◆ GELESENES ANWENDEN:
- a) Beantworten Sie anhand des Textes über Frankreich die folgenden Fragen:
(i) Wie hoch ist die Arbeitslosenquote in Frankreich?
(ii) Mit welcher Wunde hängen die terroristischen Anschläge zusammen?
(iii) Welches Ereignis in Deutschland wird als Ausnahme bezeichnet?
- b) Schreiben Sie den Text über Frankreich im Anschluss an seinen letzten Satz um einige Sätze weiter.

◆ LESETEXT:
■ ■ ■ ■ ■

„Frankreich wird gewaltsamer, aber auch ehrlicher“
Der Philosoph über die soziale Spaltung des Landes und warum er trotzdem hoffnungsvoll in die Zukunft blickt
Europa steckt in der Krise und Frankreich auch: Der rechtsgerichtete Front National stellte eine Präsidentschaftskandidatin, die es bis in die zweite Runde schaffte, Terroranschläge haben viele Opfer gefordert, und die Arbeitslosenquote ist mit 9,6 Prozent hoch. Geht es Frankreich besonders schlecht?
Es ist schwierig, gegenüber Frankreich gerecht zu sein. Frankreich ist immer noch ein reiches Land, aber seit meiner Kindheit spüre ich ein Gefühl von Verlust. Frankreich fühlt sich verwundet, eine dieser Wunden hat mit seiner Kolonialgeschichte zu tun. Le Pen ist ein Produkt des Algerienkrieges. Eine andere Wunde hat mit der Tatsache zu tun, dass alle Länder liberale Reformen durchgeführt haben, Deutschland unter Schröder, Großbritannien unter Blair, nur Frankreich nicht. Seit 15 Jahren nicht. Die dritte Wunde sind die terroristischen Anschläge, die wiederum mit der ersten, der Kolonialgeschichte Frankreichs, zusammenhängt.
Natürlich gibt es auch ein bestimmtes französisches Lamento, eine Klage, dass es auch kulturell nicht mehr weit her ist. Der französische Film ist nicht mehr, was er einmal war, und auch die Literatur ist es nicht. Die Franzosen fühlen sich ärmer, als sie sind. Aber der Hass ist überall. Es ist nicht wie in Deutschland, wo die Krawalle beim G20-Gipfel in Hamburg eine Ausnahme darstellen. Wir haben diese Gewalt täglich. Es gibt in der französischen Gesellschaft ein Begehren nach Krieg, und zwar von Islamisten, Identitären, die Kreuzzüge wollen, es gibt Sommercamps, die von Neofaschisten organisiert werden, es gibt Studenten, die gegen die Polizei kämpfen, und so weiter. Wir werden trotzdem keinen Bürgerkrieg hier haben. Es ist eher wie ein Zirkus, ein Theater, eine symbolische Bühne, auf der diese Triebe ausgetragen werden.

■ ■ ■ ■ ■

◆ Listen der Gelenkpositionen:
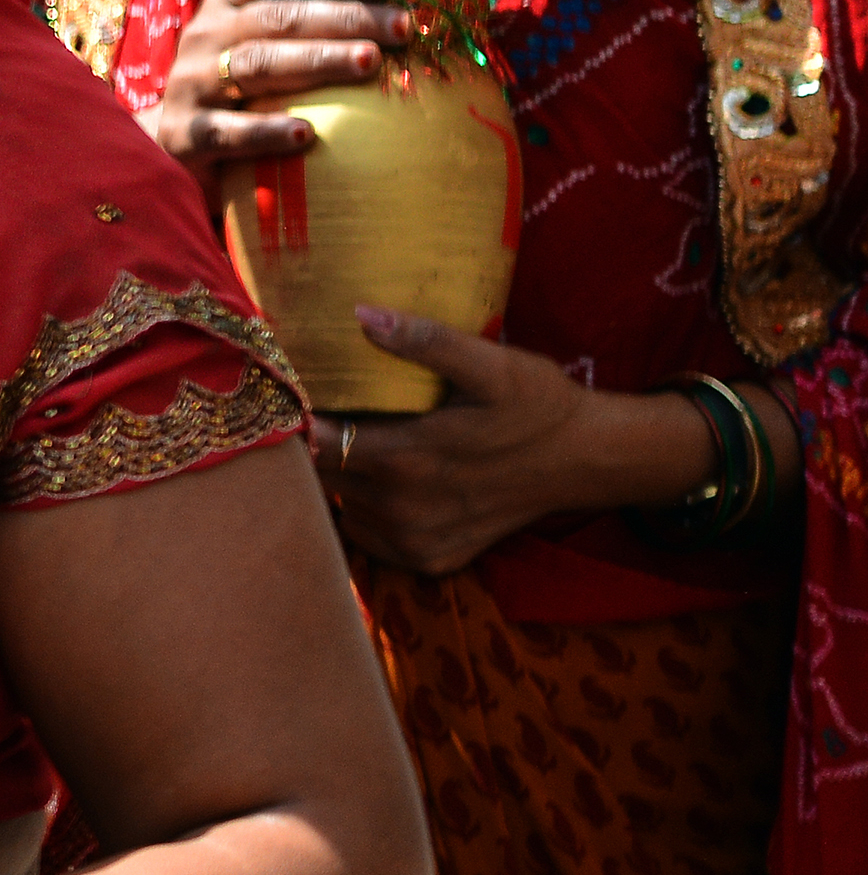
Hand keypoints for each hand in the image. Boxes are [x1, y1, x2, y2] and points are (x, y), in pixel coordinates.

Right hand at [151, 0, 405, 172]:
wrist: (176, 143)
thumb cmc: (238, 82)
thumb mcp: (257, 37)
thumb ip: (301, 14)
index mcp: (224, 1)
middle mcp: (205, 34)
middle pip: (275, 17)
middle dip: (343, 17)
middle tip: (399, 27)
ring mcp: (191, 83)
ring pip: (257, 64)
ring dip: (317, 60)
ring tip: (368, 62)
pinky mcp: (184, 133)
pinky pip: (227, 132)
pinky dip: (266, 131)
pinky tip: (305, 135)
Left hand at [322, 312, 690, 573]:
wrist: (587, 460)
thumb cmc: (537, 404)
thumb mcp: (491, 364)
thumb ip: (426, 341)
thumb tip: (362, 314)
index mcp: (407, 460)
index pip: (314, 445)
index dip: (294, 421)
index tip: (287, 397)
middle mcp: (404, 510)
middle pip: (322, 479)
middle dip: (312, 448)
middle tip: (317, 413)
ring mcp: (417, 541)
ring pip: (341, 508)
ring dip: (339, 480)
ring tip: (356, 443)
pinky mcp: (432, 560)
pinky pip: (370, 537)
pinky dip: (366, 512)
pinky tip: (383, 481)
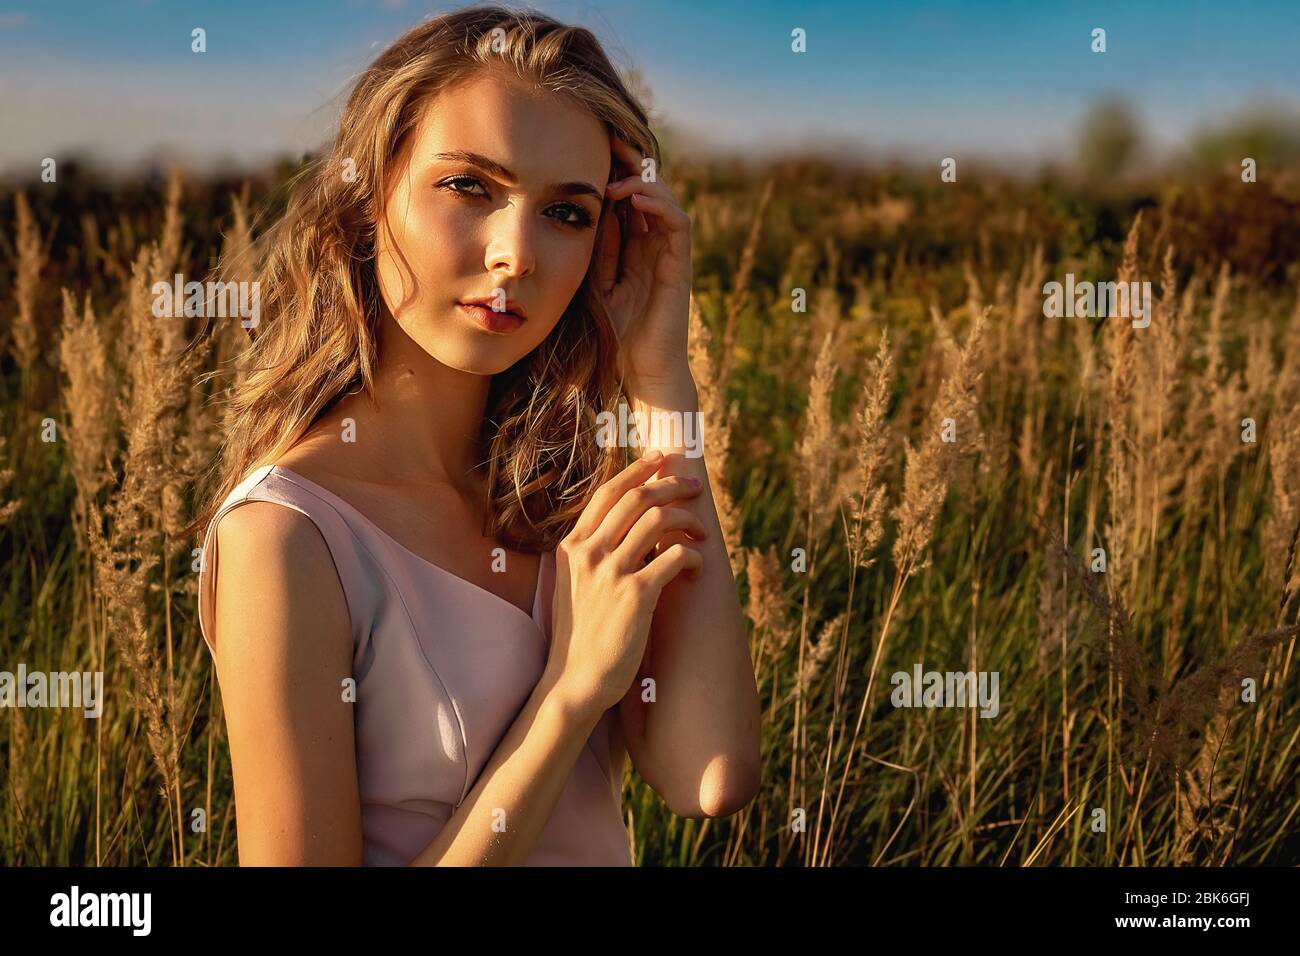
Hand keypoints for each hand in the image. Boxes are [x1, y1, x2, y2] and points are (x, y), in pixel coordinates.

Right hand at [546, 452, 706, 717]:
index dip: (637, 471)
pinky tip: (696, 565)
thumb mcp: (574, 584)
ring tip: (701, 532)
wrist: (576, 680)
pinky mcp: (636, 595)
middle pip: (636, 499)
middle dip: (671, 485)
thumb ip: (594, 553)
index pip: (607, 493)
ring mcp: (611, 572)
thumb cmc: (580, 635)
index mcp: (572, 547)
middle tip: (694, 487)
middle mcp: (589, 553)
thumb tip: (631, 526)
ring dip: (687, 519)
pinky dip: (691, 556)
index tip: (661, 459)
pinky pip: (673, 557)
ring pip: (658, 521)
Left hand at [596, 136, 693, 395]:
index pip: (625, 200)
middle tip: (605, 140)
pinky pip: (677, 224)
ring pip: (664, 200)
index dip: (611, 173)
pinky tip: (635, 196)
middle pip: (646, 191)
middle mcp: (653, 246)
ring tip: (617, 174)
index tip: (585, 151)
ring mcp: (669, 255)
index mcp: (632, 249)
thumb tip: (581, 213)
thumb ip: (596, 251)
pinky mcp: (680, 267)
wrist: (641, 373)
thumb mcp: (595, 285)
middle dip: (628, 164)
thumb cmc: (616, 336)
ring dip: (642, 181)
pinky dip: (660, 205)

■ ■ ■ ■ ■

◆ ERGEBNISSE JE AUFGABE:
- a)
(i) 9,6 Prozent.
(ii) Mit der ersten Wunde, der Kolonialgeschichte Frankreichs.
(iii) Die Krawalle beim G20-Gipfel in Hamburg.

- b)
Frankreich ist tief gespalten: in eine weiße Arbeiterklasse, eine Elite, der man vorwirft, sich abzuschotten, ein verunsichertes Bürgertum, und in die Banlieues, in denen vor allem Einwanderer leben; es gibt Dschihadistengruppen und Salafisten. Wie ist das passiert?
In anderen Ländern ist das ebenso, wie im Nordosten der USA zum Beispiel. In Amiens in Nordfrankreich, wo ich unterrichtet habe, gibt es Familien, die in der dritten Generation arbeitslos sind. Diejenigen, die Le Pen gewählt haben, sind zu einem großen Teil weiße Arbeiter, die sich gedemütigt fühlen – durch ihre Arbeitslosigkeit aber auch kulturell. Sie werden zwar vom Staat unterstützt, aber diese ehemalige Arbeiterklasse ist unruhig, weil sie keine eigene Musik hat, keinen eigenen Kleidungsstil, keine Street-wear. Sie müssten eine eigene Kultur erfinden. Auch wenn es den Banlieues wirtschaftlich schlecht geht, ist es ihren Bewohnern gelungen eine Kultur zu erfinden, mit der sie sich identifizieren. Die Jugend in den Banlieues etwa glaubt an den Fußball. Symbolisch gesehen macht Fußball stolz, viele Schüler verlassen allerdings die Schule, weil sie meinen, in einem Fußballverein Karriere machen zu können. Das ist natürlich schlecht.
Es geht also um die sozialen Spannungen?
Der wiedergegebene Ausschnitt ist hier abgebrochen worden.